The Legend of Rice

I first read this Chinese legend from a cousin’s tattered textbook. Retold from my faulty memory, so please forgive the details.


In the past, men were punished by the gods because of their many sins. A great rain fell upon the land and swelled the waters. Rivers flowed strong and washed away houses; the seas invaded the shore and destroyed lives. A flood, as was never seen before, ravaged the land.

After a few days, the purple waters receded. The surviving people climbed down from the mountains and tall trees to find their houses ruined. Many people and animals were dead, and grieving was heard all throughout the land. There was also no food, and all were starving.

Looking down from heaven, Kuan Yin, the goddess of mercy took pity on the people.
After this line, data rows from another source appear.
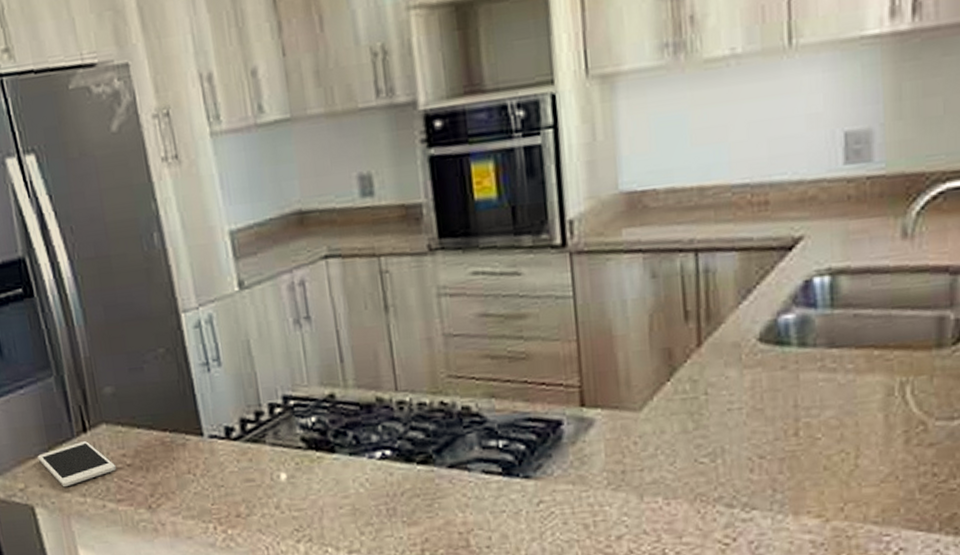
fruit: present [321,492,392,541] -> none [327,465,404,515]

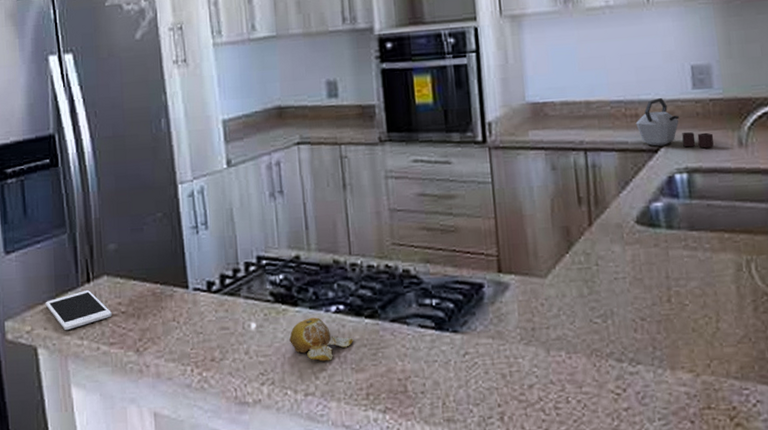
fruit: none [327,465,404,515] -> present [289,317,353,362]
kettle: none [764,178,869,243] -> present [635,98,714,149]

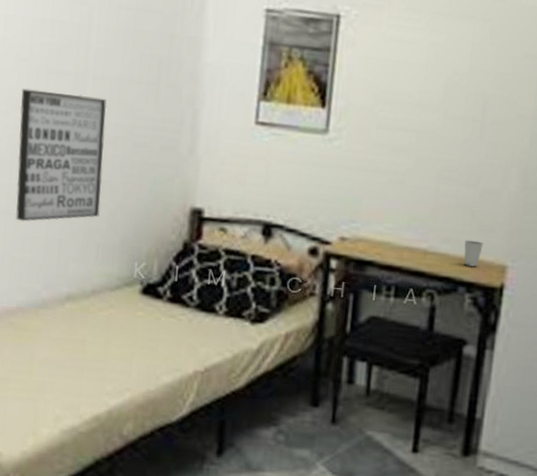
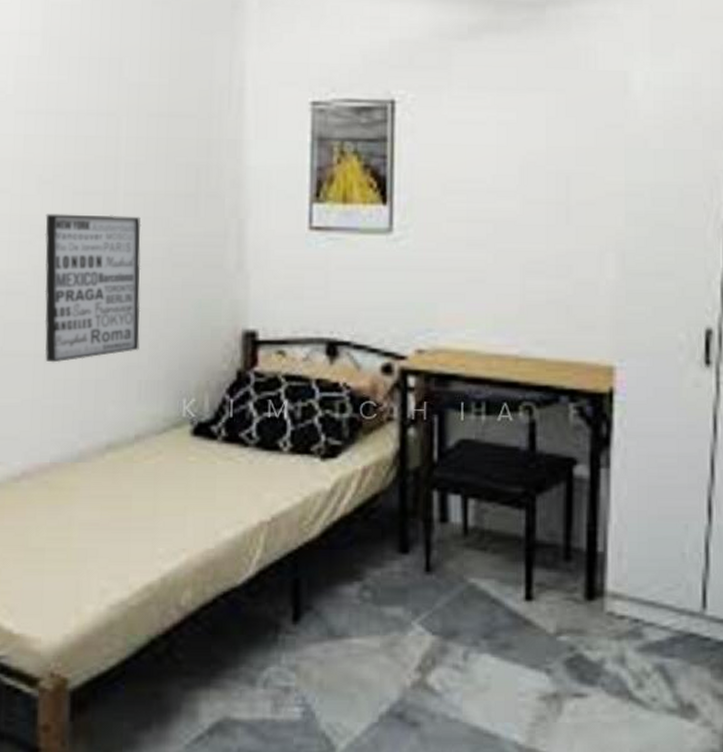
dixie cup: present [463,240,483,267] -> none [561,340,584,371]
She came down and looked everywhere at what she could do to save them. Fruits stored in bins were waterlogged and eaten by worms. Trees were dying, and vines were rotting. The only new life to be found were on the shallow swamps, where still water was left. Green grass grew there stubbornly.

To these grass Kuan Yin found hope for the people. Walking towards the stalks, she opened her bodice and squeezed her breasts. Her milk fell on the buds and it was rice.

The people thanked the goddess for her bounty and survived. The goddess’ gift of life and nourishment today is the grain responsible for most of the world’s nourishment.


It is said that great was the compassion felt by Kuan Yin that she let out all her milk on the grass. But there was a lot of people to be fed, so she squeezed a little more. On the grass spilled milk, and a little blood, to give us red rice.